ザフトの方でもイザーク・ジュールの部隊を始めとする一部部隊が戦闘区域から離脱したことで致命的被害は免れた。

しかしキラの言葉を信用せず残り続けた両軍の将兵や、機体の損傷により脱出が不可能になっていたパイロットなど多くの人命が失われた。
最終的にはアラスカ基地が大爆発を起こし、辺り一帯は巨大なクレーターのような地形になってしまった。
どこが「クリーンな」兵器なんだ……。

また、性質上動かすことができないため、能動的に使用する場合は敵軍を自陣に誘い込む必要があるという欠点がある。
そのためには設置場所が敵軍にとって攻める必要のある重要拠点であることが求められるが、使用すればその拠点は壊滅してしまう。
かなり扱い辛いリスキーな兵器と言える。

あくまで、 放射線などを発生させず一定範囲内を徹底的に破壊できる自爆用システム という意味での「クリーンで使いやすい兵器」という評価なのだろう。


使用機会自体が限定的な為かはたまた非効率的過ぎる故にか、以後の公式の使用記録はない。
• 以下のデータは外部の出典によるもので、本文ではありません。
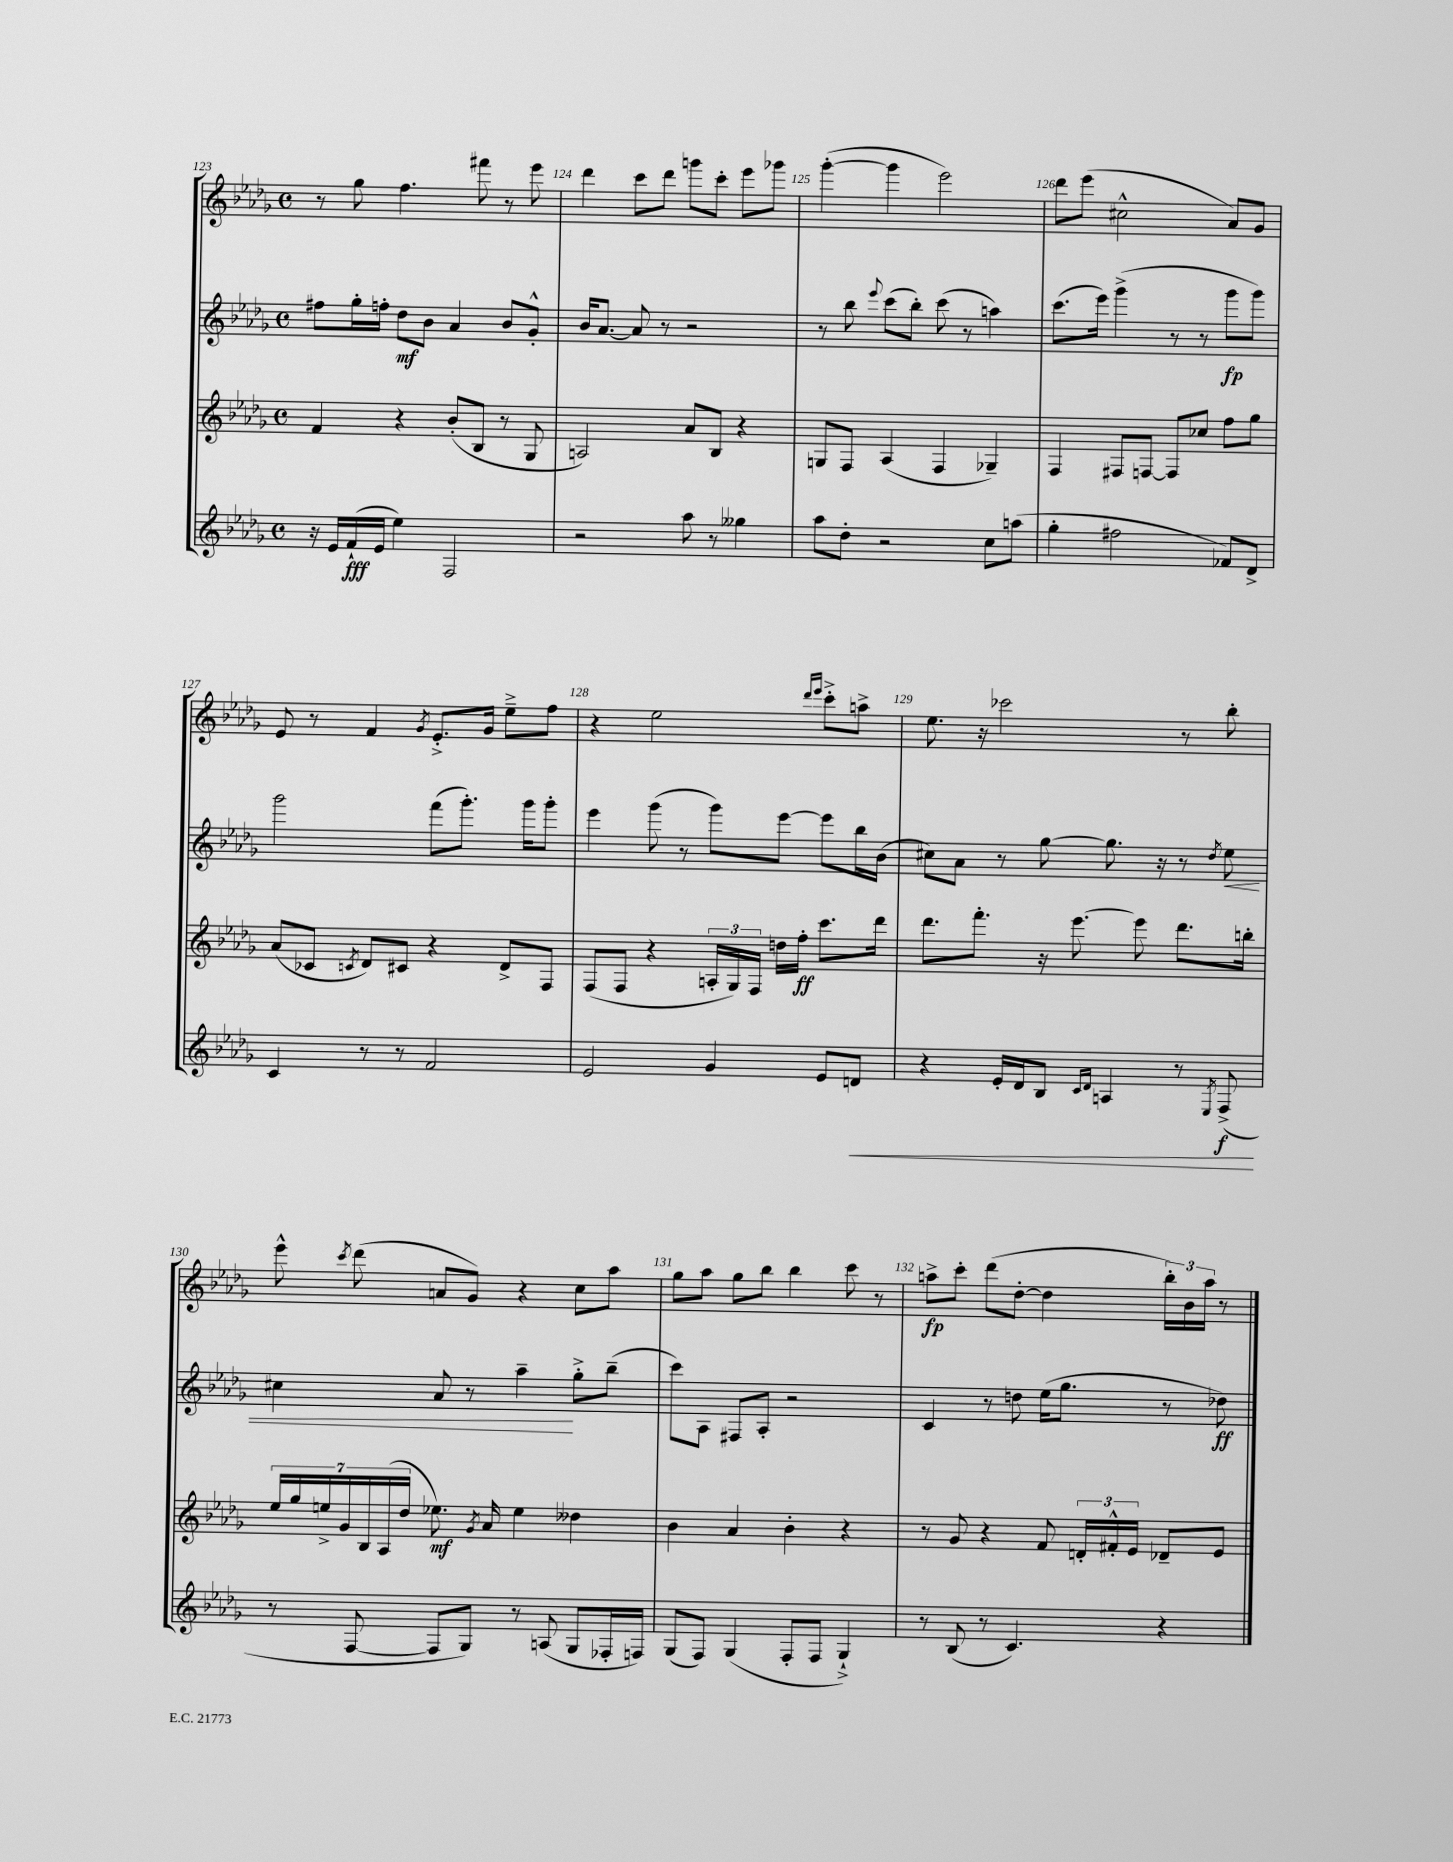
<<
\new StaffGroup <<
\new Staff = "s0" {
    \clef treble \key des \major \defaultTimeSignature \time 4/4
    \autoBeamOff r8 ges''8 f''4. fis'''8 r8 ees'''8 |
    des'''4 c'''8[ des'''8] g'''8[ c'''8]-. ees'''8[ ges'''8] |
    ges'''4~-.( ges'''4 ees'''2) |
    des'''8[ ees'''8]( cis''2-^ aes'8[) ges'8] |
    ees'8 r8 f'4 \acciaccatura { ges'8 } ees'8.[-.-> ges'16] ees''8[---> f''8] |
    r4 ees''2 \grace { des'''16[ ees'''16] } c'''8[-.-> a''8]-> |
    ees''8. r16 ces'''2 r8 bes''8-. |
    ees'''8-^ \acciaccatura { c'''8 } des'''8( a'8[ ges'8]) r4 c''8[ aes''8] |
    ges''8[ aes''8] ges''8[ bes''8] bes''4 c'''8 r8 |
    a''8[->\fp c'''8]-. des'''8[( des''8]~-. des''4 \tuplet 3/2 { bes''16[-.) bes'16 a''16] } r8 \bar "|." |
}
\new Staff = "s1" {
    \clef treble \key des \major \defaultTimeSignature \time 4/4
    \autoBeamOff fis''8[ ges''16-. f''16]-. des''8[\mf bes'8] aes'4 bes'8[ ges'8]-.-^ |
    bes'16[ aes'8.]~ aes'8 r8 r2 |
    r8 bes''8 \appoggiatura { ees'''8 } c'''8[( bes''8]-.) c'''8( r8 a''4) |
    c'''8.[( ees'''16]) ges'''4->( r8 r8 ges'''8[\fp ges'''8]) |
    ges'''2 f'''8[( ges'''8.]-.) ges'''16[ ges'''8]-. |
    ees'''4 ges'''8( r8 ges'''8[) ees'''8]~ ees'''8[ bes''16 bes'16]( |
    cis''8[) aes'8] r8 ges''8~ ges''8. r16 r8 \acciaccatura { des''8 } ees''8\< |
    cis''4 aes'8 r8 aes''4--\! ges''8[-.-> bes''8]--( |
    c'''8[) aes8] fis8[ aes8]-. r2 |
    c'4 r8 d''8 ees''16[( ges''8.] r8 des''8\ff) \bar "|." |
}
\new Staff = "s2" {
    \clef treble \key des \major \defaultTimeSignature \time 4/4
    \autoBeamOff f'4 r4 bes'8[-.( bes8] r8 ges8 |
    a2) aes'8[ bes8] r4 |
    g8[ f8] aes4( f4 ges4--) |
    f4 fis8[ f8]~ f8[ ces''8] f''8[ ges''8] |
    aes'8[( ces'8] \acciaccatura { c'8 } des'8[) cis'8] r4 des'8[-> f8] |
    f8[( f8] r4 \tuplet 3/2 { a16[-. ges16) f16] } d''16[ f''16]-.\ff c'''8.[ des'''16] |
    des'''8.[ f'''8.]-. r16 ees'''8.~ ees'''8 des'''8.[ b''16]-. |
    \tuplet 7/4 { ees''16[ ges''16 e''16-> ges'16 bes16 aes16( des''16] } ees''8.\mf) \acciaccatura { ges'8 } aes'16 ees''4 deses''4 |
    bes'4 aes'4 bes'4-. r4 |
    r8 ges'8 r4 f'8 \tuplet 3/2 { d'16[-. fis'16-.-^ ees'16] } des'8[-- ees'8] \bar "|." |
}
\new Staff = "s3" {
    \clef treble \key des \major \defaultTimeSignature \time 4/4
    \autoBeamOff r16 ees'16[ f'16-!\fff( ees'16] ees''4) f2 |
    r2 aes''8 r8 geses''4 |
    aes''8[ des''8]-. r2 c''8[ a''8]( |
    ges''4-. fis''2 fes'8[) des'8]-> |
    c'4 r8 r8 f'2 |
    ees'2 ges'4 ees'8[ d'8]\< |
    r4 ees'16[-. des'16 bes8] \grace { c'16[ des'16] } a4 r8 \acciaccatura { ees8 } f8->\f\!( |
    r8 f8~ f8[ ges8]) r8 a8( ges8[ fes16-. f16]) |
    ges8[( f8]) ges4( f8[-. f8] ges4-!->) |
    r8 bes8( r8 c'4.) r4 \bar "|." |
}
>>
>>
\layout { \context { \Score currentBarNumber = #123 \override BarNumber.break-visibility = ##(#f #t #t) barNumberVisibility = #all-bar-numbers-visible } }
この「大量破壊兵器で捨て石の味方ごと敵を殲滅する」という作戦は、アークエンジェルクルー達の地球連合への不信感を決定的なものにするには十分であった。
後にアークエンジェルが地球軍を脱走して独立勢力として行動するようになる切っ掛けとなり、更にその後にオーブで下船許可が出てなお一部のクルーが残ったのも、
ムウは「サイクロプスの件が相当頭に来ていたのだろう」と評していた。

ザフトにしてもサイクロプスによる大損害で兵士らは報復心に燃え、次に攻略目標に定めたパナマ基地で投降した地球軍兵士を虐殺する事態を引き起こす。
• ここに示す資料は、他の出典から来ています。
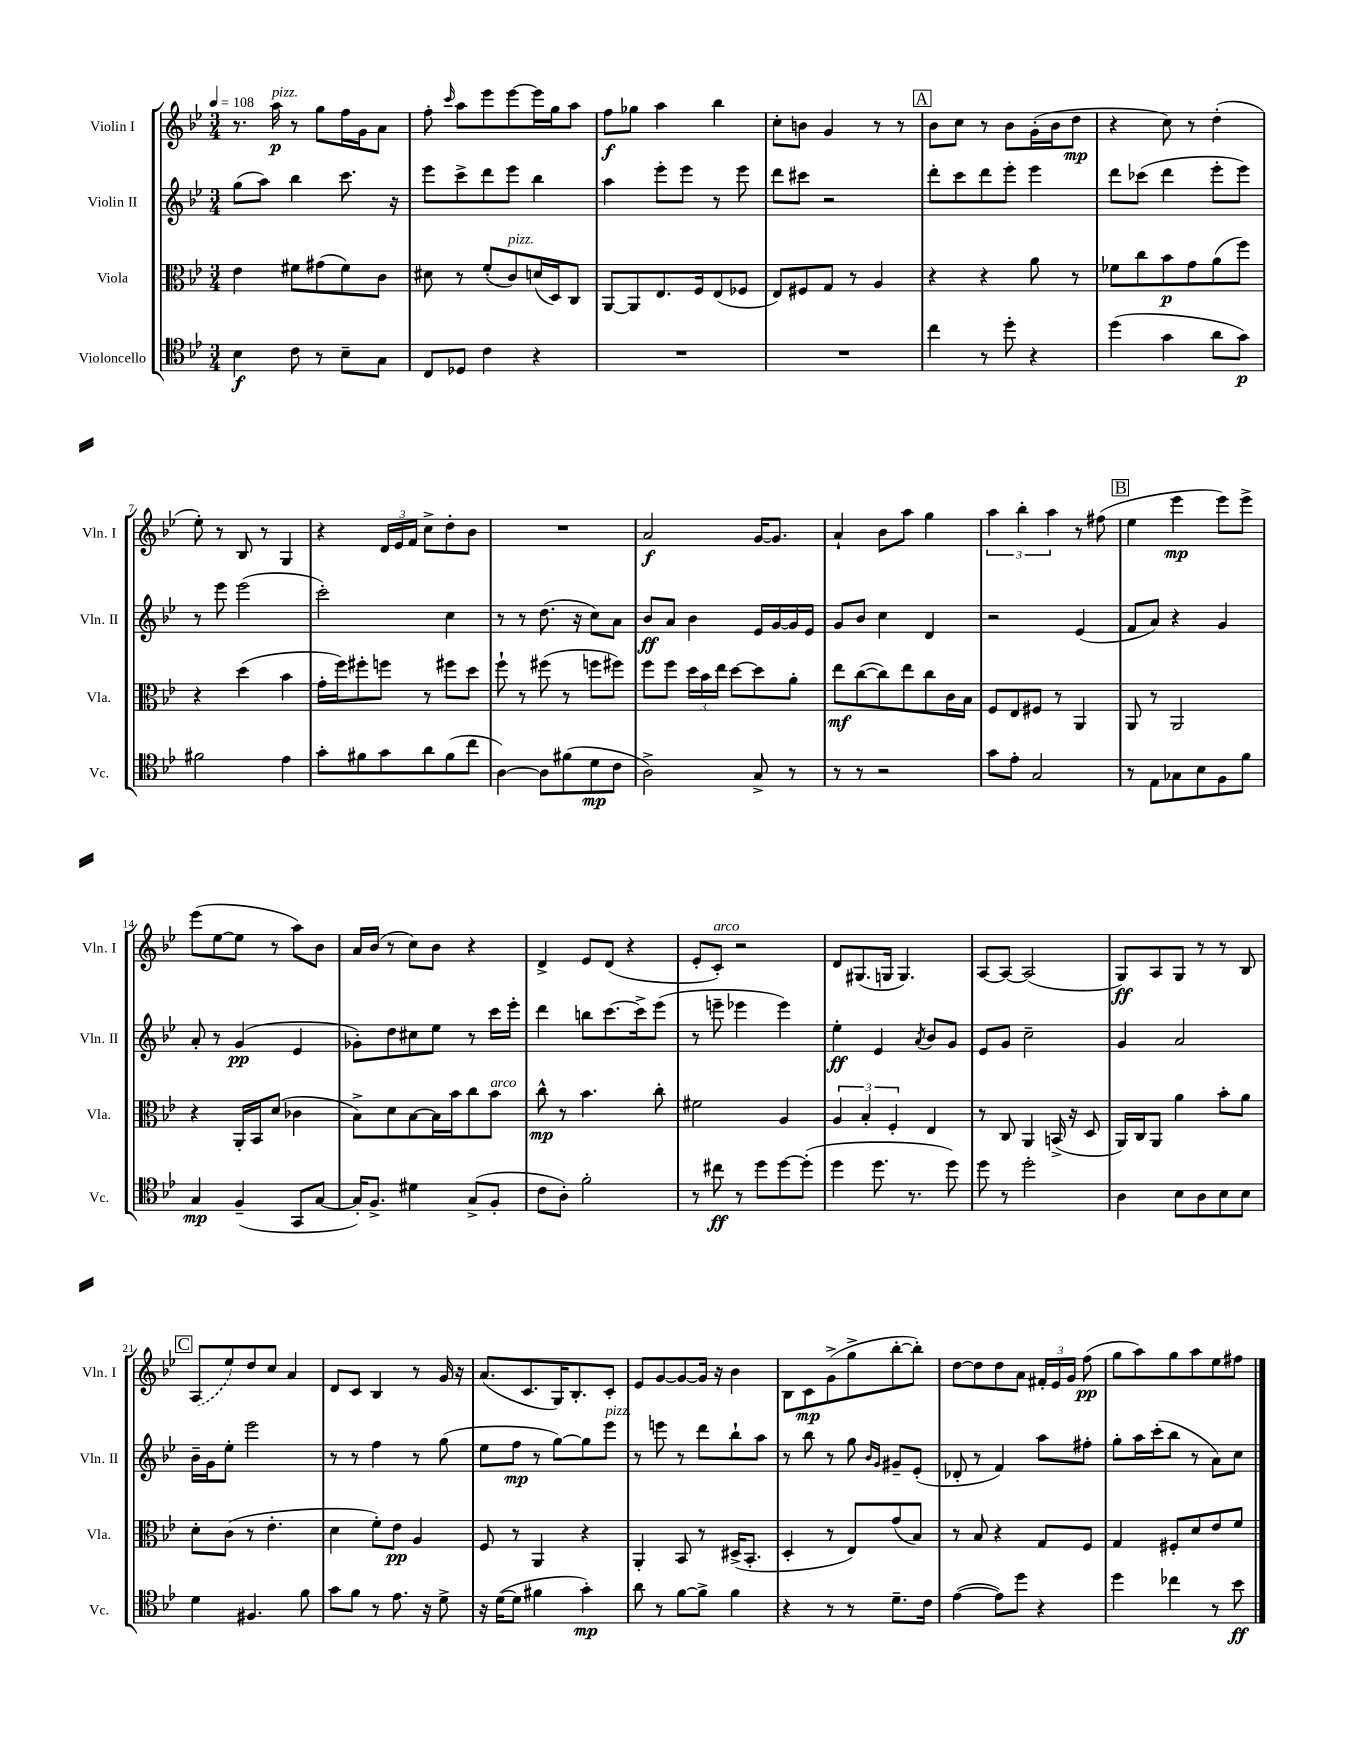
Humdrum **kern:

**kern	**kern	**kern	**kern
*staff4	*staff3	*staff2	*staff1
*clefC4	*clefC3	*clefG2	*clefG2
*k[b-e-]	*k[b-e-]	*k[b-e-]	*k[b-e-]
*M3/4	*M3/4	*M3/4	*M3/4
*MM108	*MM108	*MM108	*MM108
4B-\	4e-\	(8gg\L	8.r
.	.	8aa\J)	.
.	.	.	16aa\
8c\	8f#\L	4bb-\	8r
8r	(8g#\	.	8gg\L
8B-~\L	8f#\)	8.ccc\	16ff\L
.	.	.	16g\J
8G\J	8c\J	.	8a\J
.	.	16r	.
=	=	=	=
8C/L	8d#\	8eee-\L	8ff'\
.	.	.	16qqccc/
8D-/J	8r	8ccc^\	8aa\L
4c\	(8f'/L	8ddd\	8eee-\
.	8c/)	8eee-\J	[8eee-\
4r	(16d/L	4bb-\	16eee-\]L
.	16D/J)	.	16gg\J
.	8C/J	.	8aa\J
=	=	=	=
2.r	[8AA/L	4aa\	8ff\L
.	8AA/]	.	8gg-\J
.	8.E-/	8eee-'\L	4aa\
.	.	8eee-\J	.
.	16F/k	.	.
.	(8E-/	8r	4bb-\
.	8F-/J	8eee-\	.
=	=	=	=
2.r	8E-/L)	8ddd\L	8cc'\L
.	8F#/	8ccc#\J	8b\J
.	8G/J	2r	4g/
.	8r	.	.
.	4A/	.	8r
.	.	.	8r
=	=	=	=
4cc\	4r	8ddd'\L	8b-\L
.	.	8ccc\	8cc\J
8r	4r	8ddd\	8r
8dd'\	.	8eee-'\J	8b-\L
4r	8a\	4eee-\	(16g'\L
.	.	.	16b-\J
.	8r	.	8dd\J
=	=	=	=
(4dd\	8f-\L	8ddd\L	4r
.	8cc\	(8ccc-\J	.
4g\	8b-\	4ddd\	8cc\)
.	8g\	.	8r
8a\L	(8a\	8eee-'\L	(4dd'\
8g\J)	8ff\J)	8eee-\J)	.
=	=	=	=
2f#\	4r	8r	8ee-'\)
.	.	8eee-\	8r
.	(4dd\	(2eee-\	8B-/
.	.	.	8r
4e-\	4b-\	.	4G/
=	=	=	=
8g'\L	16g'\LL	2ccc'\)	4r
.	16ff\J)	.	.
8f#\	8ff#'\	.	.
8g\	8ff\J	.	24d/LL
.	.	.	24e-/
.	.	.	24f/JJ
8a\	8r	.	8cc^\L
(8f#\	8ff#\L	4cc\	8dd'\
8cc\J	8dd\J	.	8b-\J
=	=	=	=
[4A\)	8ff`\	8r	2.r
.	8r	8r	.
8A\]L	(8ff#\	(8.dd\	.
(8f#\	8r	.	.
.	.	16r	.
8d\	8ff\L	8cc\L)	.
8c\J	8ff#\J)	8a\J	.
=	=	=	=
2A^\)	8ff\L	8b-/L	2a/
.	8ff\J	8a/J	.
.	24dd\LL	4b-\	.
.	24b-\	.	.
.	24ee-\JJ	.	.
.	[8dd\L	.	.
8G^/	8dd\]	16e-/LL	[16g/LK
.	.	[16g/	8.g/]J
8r	8a'\J	16g/]	.
.	.	16e-/JJ	.
=	=	=	=
8r	8ee-\L	8g/L	4a`/
8r	([8cc\	8b-/J	.
2r	8cc\])	4cc\	8b-\L
.	8ee-\	.	8aa\J
.	8cc\	4d/	4gg\
.	16c\L	.	.
.	16B-\JJ	.	.
=	=	=	=
8g\L	8F/L	2r	6aa\
8e-'\J	8E-/	.	.
.	.	.	6bb-'\
2G/	8F#/J	.	.
.	.	.	6aa\
.	8r	.	.
.	4AA/	(4e-/	8r
.	.	.	(8ff#\
=	=	=	=
8r	8AA/	8f/L	4ee-\
8E-\L	8r	8a/J)	.
8G-\	2AA/	4r	4eee-\
8B-\	.	.	.
8F\	.	4g/	8eee-\L)
8f\J	.	.	8eee-^\J
=	=	=	=
4G/	4r	8a'/	(8eee-\L
.	.	8r	[8ee-\
(4F~/	16AA'/LL	(4g/	8ee-\]J
.	16BB-/J	.	.
.	(8d/J	.	8r
8GG/L	4c-\	4e-/	8aa\L)
[8G/J	.	.	8b-\J
=	=	=	=
16G'/]LK)	8B-^\L)	8g-'\L)	16a/LL
8.F^/J	.	.	(16b-/JJ
.	8d\	8dd\	8r
4d#\	[8B-\	8cc#\	8cc\L)
.	16B-\]L	8ee-\J	8b-\J
.	16b-\J	.	.
(8G^/L	8cc\	8r	4r
8F'/J	8b-\J	16ccc\LL	.
.	.	16eee-'\JJ	.
=	=	=	=
8c\L	8cc^^\	4ddd\	4d^/
8A'\J)	8r	.	.
2f'\	4.b-\	8bb\L	8e-/L
.	.	[8.ccc\	(8d/J
.	.	.	4r
.	.	16ccc^\]k	.
.	8cc'\	(8eee-\J	.
=	=	=	=
8r	2f#\	8r	8e-'/L
8cc#\	.	8eee~\	8c'/J)
8r	.	4eee-\	2r
8dd\L	.	.	.
[8dd\	4A/	4eee-\)	.
(8dd'\]J	.	.	.
=	=	=	=
4dd\	6A/	4ee-'\	8d/L
.	.	.	(8.G#/
.	6B-'/	.	.
8.dd\	.	4e-/	.
.	.	.	16G/Jk
.	6F'/	.	.
.	.	.	4.G/)
8.r	.	.	.
.	.	8qa/	.
.	4E-/	8b-/L	.
8dd\)	.	8g/J	.
=	=	=	=
8dd\	8r	8e-/L	[8A/L
8r	8C/	8g/J	8A/_J
2dd'\	4AA/	2cc~\	(2A/]
.	(16BB^/	.	.
.	16r	.	.
.	8D/	.	.
=	=	=	=
4A\	16AA/LL)	4g/	8G/L)
.	16C/J	.	.
.	8AA/J	.	8A/
8B-\L	4a\	2a/	8G/J
8A\	.	.	8r
8B-\	8b-'\L	.	8r
8B-\J	8a\J	.	8B-/
=	=	=	=
4d\	8d'\L	16b-~\LL	(8A/L
.	.	16g\J	.
.	(8c\J	8ee-'\J	8ee-/)
4.F#/	8r	2eee-\	8dd/
.	4.e-'\	.	8cc/J
.	.	.	4a/
8f\	.	.	.
=	=	=	=
8g\L	4d\	8r	8d/L
8f\J	.	8r	8c/J
8r	8f'\L)	4ff\	4B-/
8.e-\	8e-\J	.	.
.	4A/	8r	8r
16r	.	.	.
8d^\	.	(8gg\	16g/
.	.	.	16r
=	=	=	=
16r	8F/	8ee-\L	(8.a/L
([16d\LK	.	.	.
8d\]J	8r	8ff\J	.
.	.	.	8.c/
4f#\	4AA/	8r	.
.	.	[8gg\L)	16G/K)
.	.	.	8.B-'/
4g'\)	4r	8gg\]	.
.	.	8eee-\J	8c'/J
=	=	=	=
8a\	4AA'/	8r	8e-/L
8r	.	8eee\	[8g/
[8f\L	8BB-/	8r	8g/_
8f^\]J	8r	8ddd\L	16g/]Jk
.	.	.	16r
4f\	(16D#^/LK	8bb-`\	4b-\
.	8.BB-'/J	.	.
.	.	8aa\J	.
=	=	=	=
4r	4D'/	8r	8B-\L
.	.	8bb-\	8c\
8r	8r	8r	(8g^\
8r	8E-/L)	8gg\	8gg^\
.	.	16qqb-/LL	.
.	.	16qqg/JJ	.
8.d~\L	(8g/	8g#~/L	[8bb-'\
.	8B-/J)	(8e-'/J	8bb-'\]J)
16c\Jk	.	.	.
=	=	=	=
([4e-\	8r	8d-'/	[8dd\L
.	8B-/	8r	8dd\]
8e-\]L)	4r	4f/)	8dd\
8dd\J	.	.	8a\J
4r	8G/L	8aa\L	24f#'/LL
.	.	.	24e-/
.	.	.	24g/JJ
.	8F/J	8ff#'\J	(8ff\
=	=	=	=
4dd\	4G/	8gg'\L	8gg\L
.	.	16aa\L	8aa\)
.	.	(16ccc'\J	.
4cc-\	8F#'/L	8bb-\J	8gg\
.	8d/	8r	8aa\
8r	8e-/	8a\L)	8ee-\
8b-\	8f/J	8cc\J	8ff#\J
==	==	==	==
*-	*-	*-	*-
初代ガンダムをなぞるようなストーリーもここから独自の展開を見せるようになり、SEED作中に於いて様々な意味で大きな転換点となる兵器であった。


X_ASTRAYでも特務部隊Xのメリオルからユーラシア連邦が大西洋連邦を快く思わない例として挙げられた。



【その他作品にて】

スパロボシリーズでは大体原作通りの扱いであり、捨て駒にした味方もろともザフトを皆殺しにする点がアークエンジェル隊だけでなく、プレイヤー部隊の面々の怒りをも買っていた。

特に『第3次スーパーロボット大戦α~終焉の銀河へ~』では、囮にされていたプレイヤー部隊をアラスカ基地から逃がした岡防衛長官がサイクロプスで命を落としている。
岡防衛長官の死後、彼の娘である岡めぐみは同胞(ブルーコスモス派の連邦軍)の手によって父親を失いながらも連邦軍を信じて争いを平和的に解決しようと前向きに考えていたが、腐敗しつつある地球連邦の情勢に嘆いていたカミーユ(とクスハ)の方は人類同士に対する不満が最高潮に達してしまった。





追記・修正はサイクロプスに耐えてからお願いします。